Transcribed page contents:
----

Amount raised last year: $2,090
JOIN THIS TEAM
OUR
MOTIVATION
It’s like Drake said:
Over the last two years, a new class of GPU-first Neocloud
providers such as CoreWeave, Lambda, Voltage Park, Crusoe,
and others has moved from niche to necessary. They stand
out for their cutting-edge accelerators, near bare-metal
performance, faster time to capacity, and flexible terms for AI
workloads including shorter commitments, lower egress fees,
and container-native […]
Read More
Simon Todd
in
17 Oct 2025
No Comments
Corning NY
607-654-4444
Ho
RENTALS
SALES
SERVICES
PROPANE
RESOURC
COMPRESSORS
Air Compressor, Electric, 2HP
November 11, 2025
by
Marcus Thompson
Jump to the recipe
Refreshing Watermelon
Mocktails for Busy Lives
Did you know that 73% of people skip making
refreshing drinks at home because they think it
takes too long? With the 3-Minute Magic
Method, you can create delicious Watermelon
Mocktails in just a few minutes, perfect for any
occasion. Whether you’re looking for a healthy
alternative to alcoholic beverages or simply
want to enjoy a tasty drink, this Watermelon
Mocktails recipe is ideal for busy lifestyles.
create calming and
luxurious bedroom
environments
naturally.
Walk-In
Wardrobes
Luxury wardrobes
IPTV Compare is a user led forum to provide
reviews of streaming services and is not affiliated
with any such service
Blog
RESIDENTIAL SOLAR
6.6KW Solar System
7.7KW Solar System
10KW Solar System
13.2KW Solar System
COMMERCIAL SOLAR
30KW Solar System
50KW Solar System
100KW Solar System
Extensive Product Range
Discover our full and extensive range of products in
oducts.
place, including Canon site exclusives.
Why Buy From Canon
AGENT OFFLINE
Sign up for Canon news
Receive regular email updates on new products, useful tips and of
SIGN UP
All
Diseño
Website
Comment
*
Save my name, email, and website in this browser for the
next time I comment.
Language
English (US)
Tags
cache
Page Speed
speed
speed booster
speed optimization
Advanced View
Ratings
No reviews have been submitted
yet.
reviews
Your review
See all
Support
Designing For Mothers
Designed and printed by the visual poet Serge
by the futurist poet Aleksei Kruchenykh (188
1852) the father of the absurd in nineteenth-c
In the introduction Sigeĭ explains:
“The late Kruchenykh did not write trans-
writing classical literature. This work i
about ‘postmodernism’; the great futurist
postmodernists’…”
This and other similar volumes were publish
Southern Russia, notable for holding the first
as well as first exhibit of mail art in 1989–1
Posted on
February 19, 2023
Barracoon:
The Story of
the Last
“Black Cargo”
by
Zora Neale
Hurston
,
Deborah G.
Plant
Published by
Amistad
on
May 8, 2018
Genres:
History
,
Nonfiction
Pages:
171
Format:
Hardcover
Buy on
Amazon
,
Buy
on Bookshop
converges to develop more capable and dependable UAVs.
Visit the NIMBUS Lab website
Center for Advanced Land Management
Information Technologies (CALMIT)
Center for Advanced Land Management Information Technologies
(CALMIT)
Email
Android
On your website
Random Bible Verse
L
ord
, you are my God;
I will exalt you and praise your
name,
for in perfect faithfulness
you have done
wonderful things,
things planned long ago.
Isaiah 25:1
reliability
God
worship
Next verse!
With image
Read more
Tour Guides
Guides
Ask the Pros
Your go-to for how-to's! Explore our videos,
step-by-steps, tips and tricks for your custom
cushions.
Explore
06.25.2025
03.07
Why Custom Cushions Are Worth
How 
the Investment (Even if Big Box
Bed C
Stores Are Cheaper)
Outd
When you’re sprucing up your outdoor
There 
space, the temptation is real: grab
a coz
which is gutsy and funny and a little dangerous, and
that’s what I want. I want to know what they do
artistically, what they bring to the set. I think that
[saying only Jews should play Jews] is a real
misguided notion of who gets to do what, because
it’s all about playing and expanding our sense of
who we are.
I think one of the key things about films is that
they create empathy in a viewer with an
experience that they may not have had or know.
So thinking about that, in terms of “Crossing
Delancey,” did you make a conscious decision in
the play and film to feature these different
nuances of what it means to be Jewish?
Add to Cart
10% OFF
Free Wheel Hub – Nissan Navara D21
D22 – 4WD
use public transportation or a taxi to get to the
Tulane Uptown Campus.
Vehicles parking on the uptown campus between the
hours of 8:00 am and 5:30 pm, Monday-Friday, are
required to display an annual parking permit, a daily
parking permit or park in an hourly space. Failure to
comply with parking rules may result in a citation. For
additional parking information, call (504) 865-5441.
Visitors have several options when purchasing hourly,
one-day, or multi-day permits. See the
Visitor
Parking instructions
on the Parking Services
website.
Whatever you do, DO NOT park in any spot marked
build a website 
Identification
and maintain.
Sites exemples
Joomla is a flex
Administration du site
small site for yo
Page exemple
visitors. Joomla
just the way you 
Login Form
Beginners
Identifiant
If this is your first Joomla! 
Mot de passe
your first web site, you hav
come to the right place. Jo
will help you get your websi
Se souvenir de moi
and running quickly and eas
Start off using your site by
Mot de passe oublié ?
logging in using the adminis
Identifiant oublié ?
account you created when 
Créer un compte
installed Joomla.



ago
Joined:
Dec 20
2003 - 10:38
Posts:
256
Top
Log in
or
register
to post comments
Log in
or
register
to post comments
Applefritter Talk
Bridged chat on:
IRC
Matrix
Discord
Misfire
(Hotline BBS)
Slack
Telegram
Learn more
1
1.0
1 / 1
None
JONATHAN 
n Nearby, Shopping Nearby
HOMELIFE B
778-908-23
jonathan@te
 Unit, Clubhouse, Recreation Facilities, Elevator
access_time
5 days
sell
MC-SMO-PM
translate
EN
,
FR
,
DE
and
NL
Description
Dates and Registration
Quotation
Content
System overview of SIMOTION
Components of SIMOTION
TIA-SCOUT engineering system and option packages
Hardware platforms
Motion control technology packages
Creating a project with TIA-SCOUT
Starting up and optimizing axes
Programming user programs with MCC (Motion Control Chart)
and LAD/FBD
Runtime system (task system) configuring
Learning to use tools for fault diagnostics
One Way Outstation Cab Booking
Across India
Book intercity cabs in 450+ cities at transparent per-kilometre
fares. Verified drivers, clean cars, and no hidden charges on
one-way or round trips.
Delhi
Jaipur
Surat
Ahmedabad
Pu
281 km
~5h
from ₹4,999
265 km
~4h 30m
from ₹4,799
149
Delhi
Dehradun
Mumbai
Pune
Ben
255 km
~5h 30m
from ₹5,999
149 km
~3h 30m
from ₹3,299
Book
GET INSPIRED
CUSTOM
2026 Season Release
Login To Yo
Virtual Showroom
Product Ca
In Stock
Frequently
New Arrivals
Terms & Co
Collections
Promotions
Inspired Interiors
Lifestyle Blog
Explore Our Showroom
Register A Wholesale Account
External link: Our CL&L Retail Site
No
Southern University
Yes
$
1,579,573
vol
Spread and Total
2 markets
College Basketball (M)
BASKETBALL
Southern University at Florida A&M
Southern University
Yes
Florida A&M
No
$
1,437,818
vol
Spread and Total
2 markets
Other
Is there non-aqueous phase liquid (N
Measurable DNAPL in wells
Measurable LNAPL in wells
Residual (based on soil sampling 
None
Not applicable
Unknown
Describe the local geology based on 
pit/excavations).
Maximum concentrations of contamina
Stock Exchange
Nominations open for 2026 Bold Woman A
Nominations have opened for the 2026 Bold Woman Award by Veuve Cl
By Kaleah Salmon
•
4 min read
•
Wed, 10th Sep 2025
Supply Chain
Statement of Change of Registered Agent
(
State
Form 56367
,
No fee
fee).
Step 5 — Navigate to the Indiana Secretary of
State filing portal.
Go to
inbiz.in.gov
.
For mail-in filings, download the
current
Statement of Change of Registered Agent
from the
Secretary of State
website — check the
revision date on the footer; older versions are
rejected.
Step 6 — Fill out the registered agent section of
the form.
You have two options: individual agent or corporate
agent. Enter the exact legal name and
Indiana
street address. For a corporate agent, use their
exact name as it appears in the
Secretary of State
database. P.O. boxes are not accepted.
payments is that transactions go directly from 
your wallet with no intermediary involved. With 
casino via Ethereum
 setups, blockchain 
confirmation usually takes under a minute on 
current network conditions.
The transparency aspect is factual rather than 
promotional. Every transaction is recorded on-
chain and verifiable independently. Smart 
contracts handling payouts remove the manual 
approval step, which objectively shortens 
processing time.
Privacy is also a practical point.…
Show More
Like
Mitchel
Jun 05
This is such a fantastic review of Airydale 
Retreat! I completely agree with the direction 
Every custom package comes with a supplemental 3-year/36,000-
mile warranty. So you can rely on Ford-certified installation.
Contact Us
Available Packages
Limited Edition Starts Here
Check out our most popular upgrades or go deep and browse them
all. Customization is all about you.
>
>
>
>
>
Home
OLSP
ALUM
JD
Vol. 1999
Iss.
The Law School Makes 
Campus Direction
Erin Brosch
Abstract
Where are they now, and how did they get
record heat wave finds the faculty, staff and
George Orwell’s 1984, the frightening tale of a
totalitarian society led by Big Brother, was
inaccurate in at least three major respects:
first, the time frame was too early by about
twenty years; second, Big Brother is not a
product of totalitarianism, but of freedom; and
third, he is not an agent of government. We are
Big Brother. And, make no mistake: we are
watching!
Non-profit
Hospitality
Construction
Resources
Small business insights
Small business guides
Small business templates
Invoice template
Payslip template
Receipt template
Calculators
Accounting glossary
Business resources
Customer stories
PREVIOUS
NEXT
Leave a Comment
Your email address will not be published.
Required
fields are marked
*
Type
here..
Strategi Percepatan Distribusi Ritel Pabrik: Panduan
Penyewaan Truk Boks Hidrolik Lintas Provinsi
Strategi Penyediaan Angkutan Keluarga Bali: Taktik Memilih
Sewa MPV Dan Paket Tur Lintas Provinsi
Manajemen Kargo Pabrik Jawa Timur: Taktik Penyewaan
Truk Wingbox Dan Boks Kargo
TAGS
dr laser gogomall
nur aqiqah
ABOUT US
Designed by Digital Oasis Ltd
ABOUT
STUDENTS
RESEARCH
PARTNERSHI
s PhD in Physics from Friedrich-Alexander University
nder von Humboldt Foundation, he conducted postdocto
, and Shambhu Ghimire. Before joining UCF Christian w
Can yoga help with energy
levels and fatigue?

----

When you reach the line that contains "Extensive Product Range", stop; output it and every line before it from the start of the data, exactly as written.

● Task result:
Amount raised last year: $2,090
JOIN THIS TEAM
OUR
MOTIVATION
It’s like Drake said:
Over the last two years, a new class of GPU-first Neocloud
providers such as CoreWeave, Lambda, Voltage Park, Crusoe,
and others has moved from niche to necessary. They stand
out for their cutting-edge accelerators, near bare-metal
performance, faster time to capacity, and flexible terms for AI
workloads including shorter commitments, lower egress fees,
and container-native […]
Read More
Simon Todd
in
17 Oct 2025
No Comments
Corning NY
607-654-4444
Ho
RENTALS
SALES
SERVICES
PROPANE
RESOURC
COMPRESSORS
Air Compressor, Electric, 2HP
November 11, 2025
by
Marcus Thompson
Jump to the recipe
Refreshing Watermelon
Mocktails for Busy Lives
Did you know that 73% of people skip making
refreshing drinks at home because they think it
takes too long? With the 3-Minute Magic
Method, you can create delicious Watermelon
Mocktails in just a few minutes, perfect for any
occasion. Whether you’re looking for a healthy
alternative to alcoholic beverages or simply
want to enjoy a tasty drink, this Watermelon
Mocktails recipe is ideal for busy lifestyles.
create calming and
luxurious bedroom
environments
naturally.
Walk-In
Wardrobes
Luxury wardrobes
IPTV Compare is a user led forum to provide
reviews of streaming services and is not affiliated
with any such service
Blog
RESIDENTIAL SOLAR
6.6KW Solar System
7.7KW Solar System
10KW Solar System
13.2KW Solar System
COMMERCIAL SOLAR
30KW Solar System
50KW Solar System
100KW Solar System
Extensive Product Range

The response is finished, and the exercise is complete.